I always had some sort of company - the door handle jiggling, shrieking and
crying, fingers crawling from underneath the door, a kid who has suddenly
become a home invasion prodigy picking the lock and marching in to play with
the toothpaste.
I have one
particularly vivid memory of a nursing newborn, a clingy toddler and a bladder
that couldn't wait. I made it work. One kid ate while the other kid emptied a
box of tampons all over the floor.
But now that the
boys have mostly moved beyond this
stage, I confidently close and LOCK that door. When I'm in public, I prefer to
push the pause button on conversation during stall time because I can't help
but find it a smidge weird.
It's just that
somehow I managed to make friends with a whole gaggle of Stall Talkers! All the
time, I find myself awkwardly trapped in a conversation with someone who wants
to just keep plugging along while the Tinkle Tune plays and I wind up offering
little more than the obligatory "Uh huh" and "Yeah" until I
have safely flushed, zipped and emerged. What's even worse is when the Stall Talker waits for you to come out and just keeps on
a'talking to you while she and her empty bladder and freshly washed hands wait
for you to get 'er done.
And then I come out and she looks at me all like "I know what you did in there."
There are plenty of
situations where I work well under pressure.
This is not one of
them.
Know what's really
fun though? When I, a Stall Sitter, find myself inadvertently sandwiched in a
stall in between two Stall Talkers. Suddenly these gals can't just use their
normal speaking voice to carry on their conversation anymore and have to kick
it up a notch. So now I'm trying to use muscles I didn't even know existed to
keep my presence as inconspicuous as possible while the women on either side of
me are straight up yelling at one another about the cute striped skirt they
found on clearance and the concerns about whether or not it would go with that
pink top she got last week and is it too skanky to wear to church this weekend?
Honey, if you have
to ask your bathroom buddy if that skirt appropriate for church…..it's not. I
can tell you right now from my isolated bathroom stall, it's just not.
So let's agree to disagree on this one. If you are a Stall Talker, I extend to you grace and acceptance.
(Custom suggests I add a "in the name of Jesus" at the end of that last sentence, but I'm not sure what his stance on the issue of toilet talk is because I suspect that must have been recorded by one of the disciples whose work never made the final cut for the Bible. Pretty sure that guy was a Stall Talker who just couldn't get enough grace and gospel talk so he just kept on going and likely wrote down stuff that Jesus said while pooping. I'm sure it was great and all because, hello, he's Jesus. It's just that I think it's kind of a violation of Jesus's privacy to record his bathroom banter. Just my two cents.)
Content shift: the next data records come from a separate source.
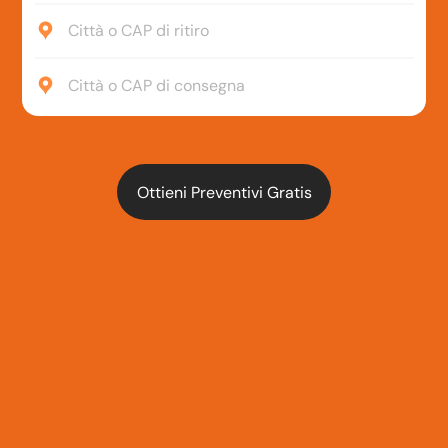
Città o CAP di ritiro
Città o CAP di consegna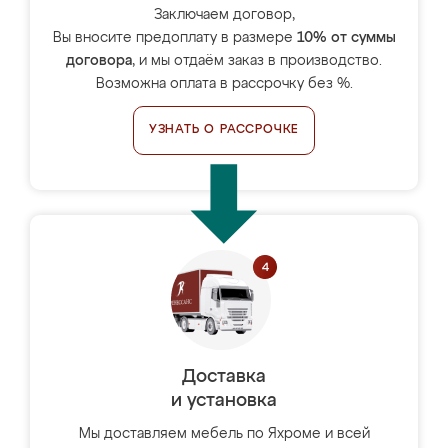
Заключаем договор,
Вы вносите предоплату в размере
10% от суммы
договора
, и мы отдаём заказ в производство.
Возможна оплата в рассрочку без %.
УЗНАТЬ О РАССРОЧКЕ
Доставка
и установка
Мы доставляем мебель по Яхроме и всей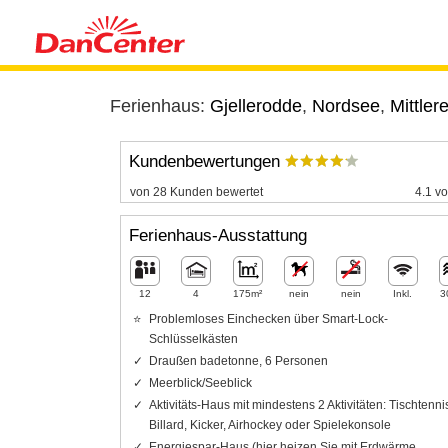
Ferienhaus:
Gjellerodde
,
Nordsee
,
Mittler
Kundenbewertungen
von 28 Kunden bewertet
4.1 vo
Ferienhaus-Ausstattung
12
4
175m²
nein
nein
Inkl.
3
Problemloses Einchecken über Smart-Lock-
Schlüsselkästen
Draußen badetonne, 6 Personen
Meerblick/Seeblick
Aktivitäts-Haus mit mindestens 2 Aktivitäten: Tischtenni
Billard, Kicker, Airhockey oder Spielekonsole
Energiespar-Haus (hier heizen Sie mit Erdwärme,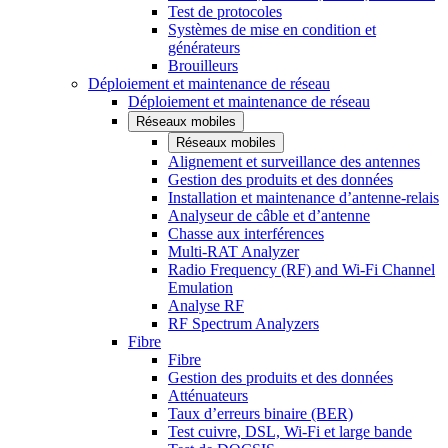
Test de protocoles
Systèmes de mise en condition et
générateurs
Brouilleurs
Déploiement et maintenance de réseau
Déploiement et maintenance de réseau
Réseaux mobiles
Réseaux mobiles
Alignement et surveillance des antennes
Gestion des produits et des données
Installation et maintenance d’antenne-relais
Analyseur de câble et d’antenne
Chasse aux interférences
Multi-RAT Analyzer
Radio Frequency (RF) and Wi-Fi Channel
Emulation
Analyse RF
RF Spectrum Analyzers
Fibre
Fibre
Gestion des produits et des données
Atténuateurs
Taux d’erreurs binaire (BER)
Test cuivre, DSL, Wi-Fi et large bande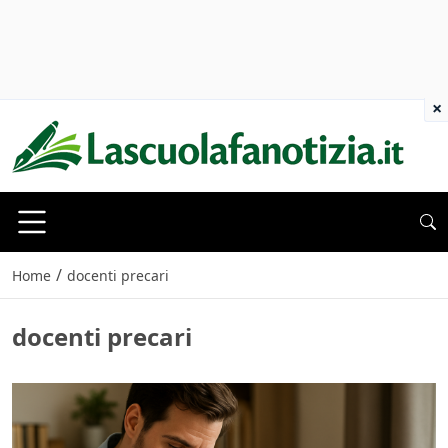
×
/
Home
docenti precari
docenti precari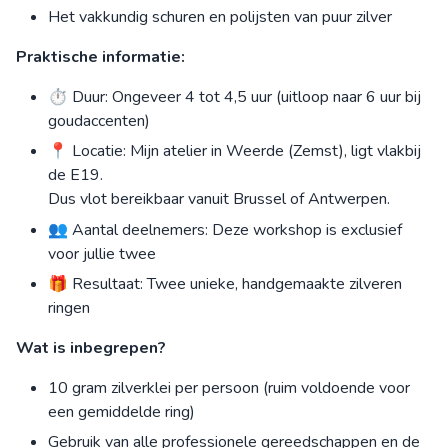
Het vakkundig schuren en polijsten van puur zilver
Praktische informatie:
⏱ Duur: Ongeveer 4 tot 4,5 uur (uitloop naar 6 uur bij
goudaccenten)
📍 Locatie: Mijn atelier in Weerde (Zemst), ligt vlakbij
de E19.
Dus vlot bereikbaar vanuit Brussel of Antwerpen.
👥 Aantal deelnemers: Deze workshop is exclusief
voor jullie twee
🎁 Resultaat: Twee unieke, handgemaakte zilveren
ringen
Wat is inbegrepen?
10 gram zilverklei per persoon (ruim voldoende voor
een gemiddelde ring)
Gebruik van alle professionele gereedschappen en de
(And yes, I'm positive Jesus pooped. Fully human and all that. Although I might argue that even though it's not explicitly stated in the Bible, it wouldn't surprise me in the slightest if he was the one person EVER who could actually say for real that it didn't stink.)
(If someone actually HAD written down stuff that Jesus said in the bathroom, I'm pretty sure it would be recorded in the Gospel of John.)